What’s the easiest way to query Foundry datasets locally, ideally using SQL?
I’m trying to use JDBC but it doesn’t seem to be as easy as docs suggest. What I did is try to run a simple python script to query the data:
- As per docs, I downloaded the JDBC driver and put it in my local folder
- I created a new python env and installed JayDeBeApi
- I ran the attached scripts both with JayDeBeApi and with JPype directly
- In both cases I’m getting an error of the sort:
# A fatal error has been detected by the Java Runtime Environment:
#
# SIGBUS (0xa) at pc=0x0000000106934288, pid=21605, tid=259
#
# JRE version: (11.0.18+10) (build )
# Java VM: OpenJDK 64-Bit Server VM (11.0.18+10-LTS, mixed mode, tiered, compressed oops, g1 gc, bsd-aarch64)
# Problematic frame:
# V [libjvm.dylib+0x300288] CodeHeap::allocate(unsigned long)+0x1c8
#
# No core dump will be written. Core dumps have been disabled. To enable core dumping, try "ulimit -c unlimited" before starting Java again
#
# An error report file with more information is saved as:
# /<local_dir>/hs_err_pid21605.log
#
#
[1] 21605 abort python jdbc_test.py
I’m running it locally on my macos 14.7. Java info:
$ java -version
OpenJDK Runtime Environment Zulu11.62+17-CA (build 11.0.18+10-LTS)

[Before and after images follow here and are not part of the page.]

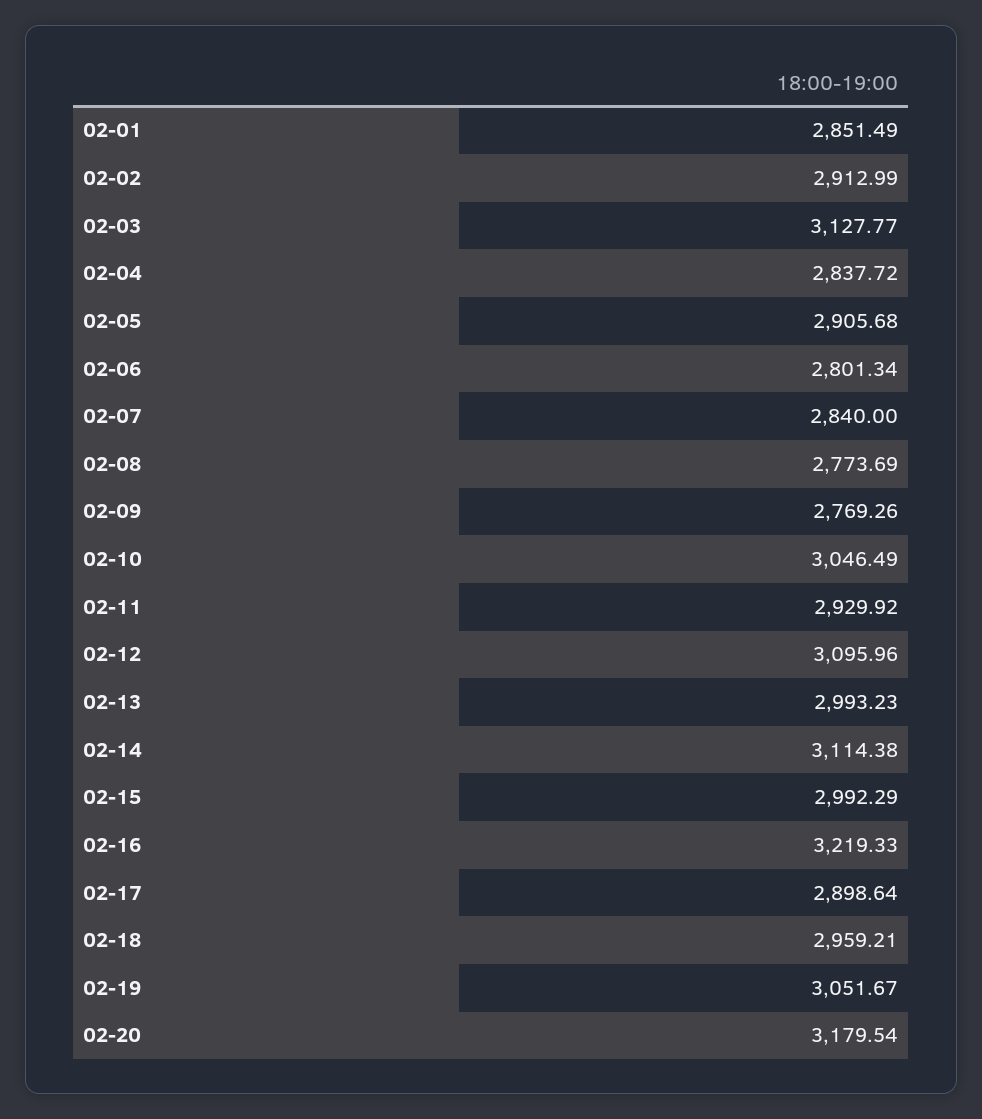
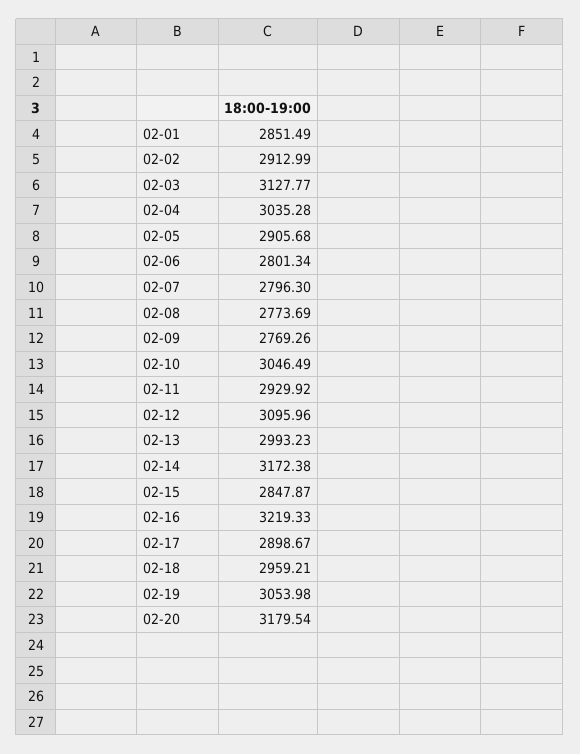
  {
    "02-01": 2851.49,
    "02-02": 2912.99,
    "02-03": 3127.77,
-   "02-04": 2837.72,
+   "02-04": 3035.28,
    "02-05": 2905.68,
    "02-06": 2801.34,
-   "02-07": 2840,
+   "02-07": 2796.3,
    "02-08": 2773.69,
    "02-09": 2769.26,
    "02-10": 3046.49,
    "02-11": 2929.92,
    "02-12": 3095.96,
    "02-13": 2993.23,
-   "02-14": 3114.38,
+   "02-14": 3172.38,
-   "02-15": 2992.29,
+   "02-15": 2847.87,
    "02-16": 3219.33,
-   "02-17": 2898.64,
+   "02-17": 2898.67,
    "02-18": 2959.21,
-   "02-19": 3051.67,
+   "02-19": 3053.98,
    "02-20": 3179.54
  }

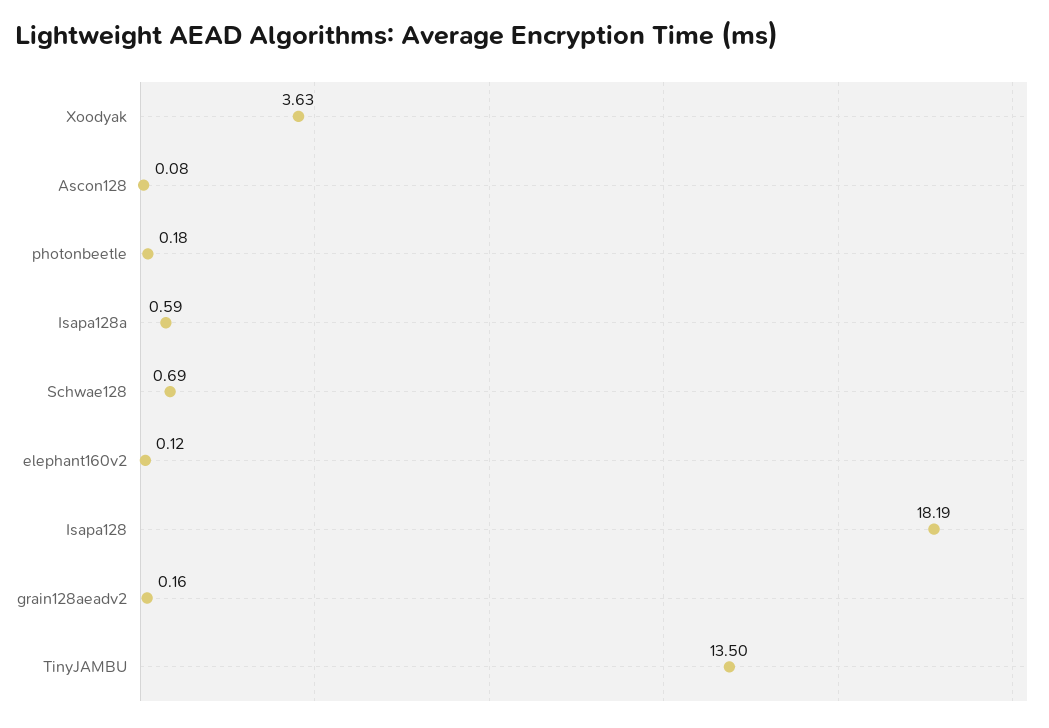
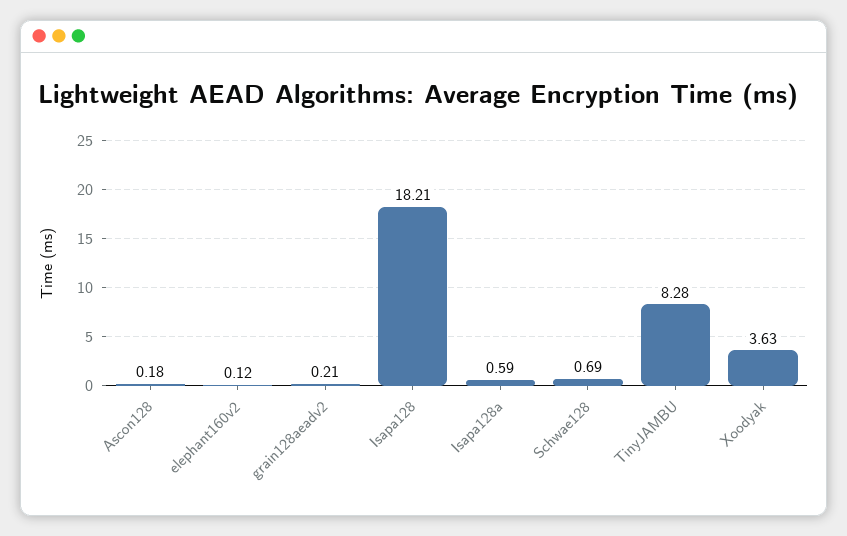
  {
    "Xoodyak": 3.63,
-   "Ascon128": 0.08,
+   "Ascon128": 0.18,
-   "photonbeetle": 0.18,
    "Isapa128a": 0.59,
    "Schwae128": 0.69,
    "elephant160v2": 0.12,
-   "Isapa128": 18.19,
+   "Isapa128": 18.21,
-   "grain128aeadv2": 0.16,
+   "grain128aeadv2": 0.21,
-   "TinyJAMBU": 13.5
+   "TinyJAMBU": 8.28
  }

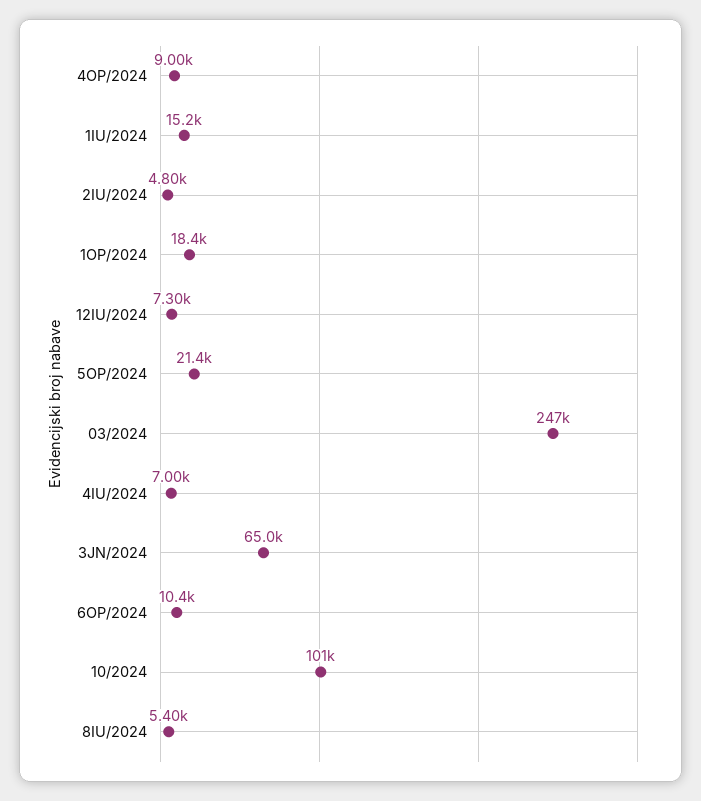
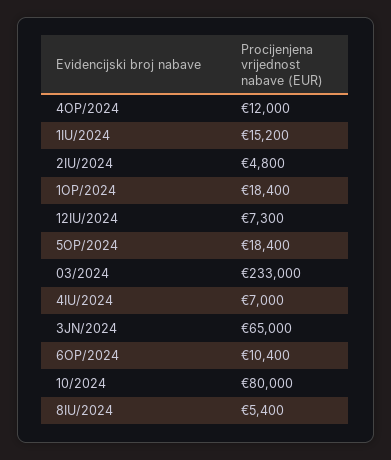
  {
-   "4OP/2024": 9000,
+   "4OP/2024": 12000,
    "1IU/2024": 15200,
    "2IU/2024": 4800,
    "1OP/2024": 18400,
    "12IU/2024": 7300,
-   "5OP/2024": 21400,
+   "5OP/2024": 18400,
-   "03/2024": 247000,
+   "03/2024": 233000,
    "4IU/2024": 7000,
    "3JN/2024": 65000,
    "6OP/2024": 10400,
-   "10/2024": 101000,
+   "10/2024": 80000,
    "8IU/2024": 5400
  }

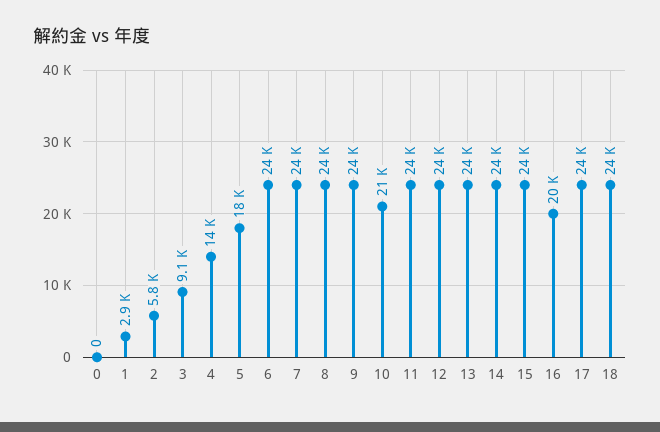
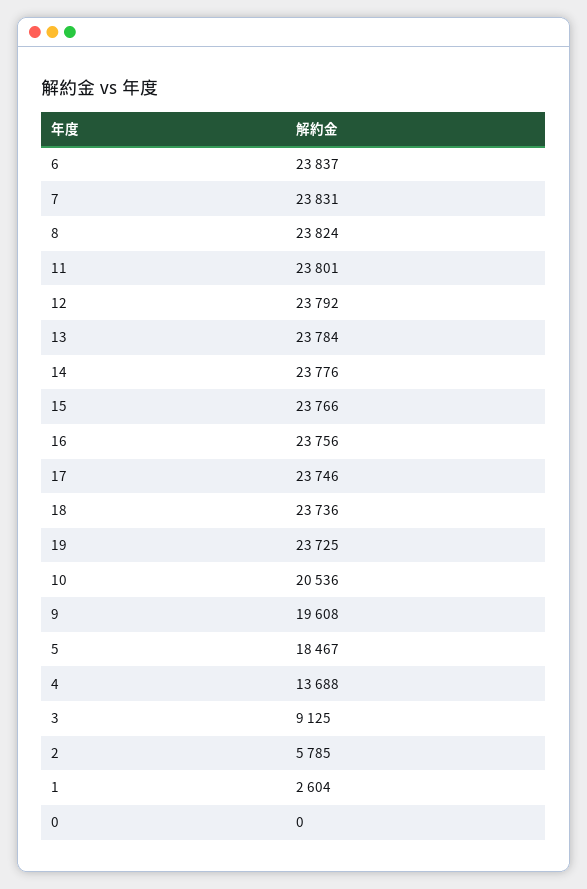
  {
    "0": 0,
-   "1": 2900,
+   "1": 2604,
    "2": 5785,
    "3": 9125,
    "4": 13688,
    "5": 18467,
    "6": 23837,
    "7": 23831,
    "8": 23824,
-   "9": 24000,
+   "9": 19608,
    "10": 20536,
    "11": 23801,
    "12": 23792,
    "13": 23784,
    "14": 23776,
    "15": 23766,
-   "16": 20000,
+   "16": 23756,
    "17": 23746,
-   "18": 23736
+   "18": 23736,
+   "19": 23725
  }

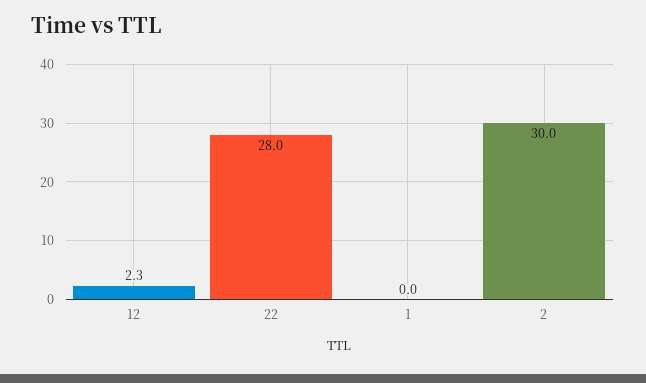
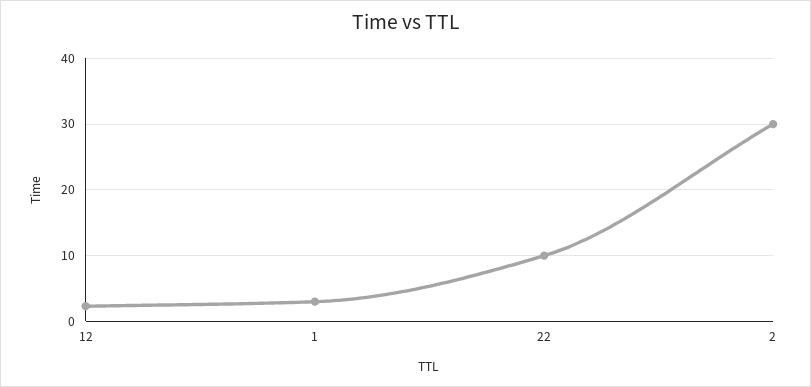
  {
    "12": 2.3,
-   "22": 28,
+   "22": 10,
-   "1": 0,
+   "1": 3,
    "2": 30
  }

OpenJDK 64-Bit Server VM Zulu11.62+17-CA (build 11.0.18+10-LTS, mixed mode)
$ echo $JAVA_HOME
/Library/Java/JavaVirtualMachines/zulu-11.jdk/Contents/Home
Simple python script that I tried - using JayDeBeApi:
import jaydebeapi
jdbc_driver_path = '<PATH_TO_DRIVER>/foundry-sql-jdbc-driver-3.27.0-withdep.jar'
jdbc_url = 'jdbc:foundrysql://<HOSTNAME>?Password=<TOKEN>'
query = 'SELECT * FROM "<PATH_TO_DATASET>" LIMIT 10'
# Establish a connection
conn = jaydebeapi.connect(
'com.palantir.foundry.sql.jdbc.FoundryJdbcDriver',
jdbc_url,
[],
jdbc_driver_path
)
# Create a cursor object
cursor = conn.cursor()
# Execute a query
cursor.execute(query)
# Fetch all results
results = cursor.fetchall()
# Print the results
for row in results:
print(row)
# Close the cursor and connection
cursor.close()
conn.close()
Anothe python script that I tried that uses jpype
directly:
import jpype
import jpype.imports
from jpype.types import *
jdbc_driver_path = '<PATH_TO_DRIVER>/foundry-sql-jdbc-driver-3.27.0-withdep.jar'
jdbc_url = 'jdbc:foundrysql://<HOSTNAME>?Password=<TOKEN>'
query = 'SELECT * FROM "<PATH_TO_DATASET>" LIMIT 10'
# Start the JVM
jpype.startJVM(jpype.getDefaultJVMPath(), f"-Djava.class.path={jdbc_driver_path}")
# Import the Java classes
from java.sql import DriverManager
# Establish a connection
conn = DriverManager.getConnection(jdbc_url)
# Create a statement object
stmt = conn.createStatement()
# Execute a query
rs = stmt.executeQuery(query)
# Process the result set
while rs.next():
# Assuming the table has columns 'id' and 'name'
id = rs.getInt("id")
name = rs.getString("name")
print(f"ID: {id}, Name: {name}")
# Close the result set, statement, and connection
rs.close()
stmt.close()
conn.close()
# Shutdown the JVM
jpype.shutdownJVM()
Am I making some obvious mistake when setting things up? And is JDBC really the way to go or are there easier ways?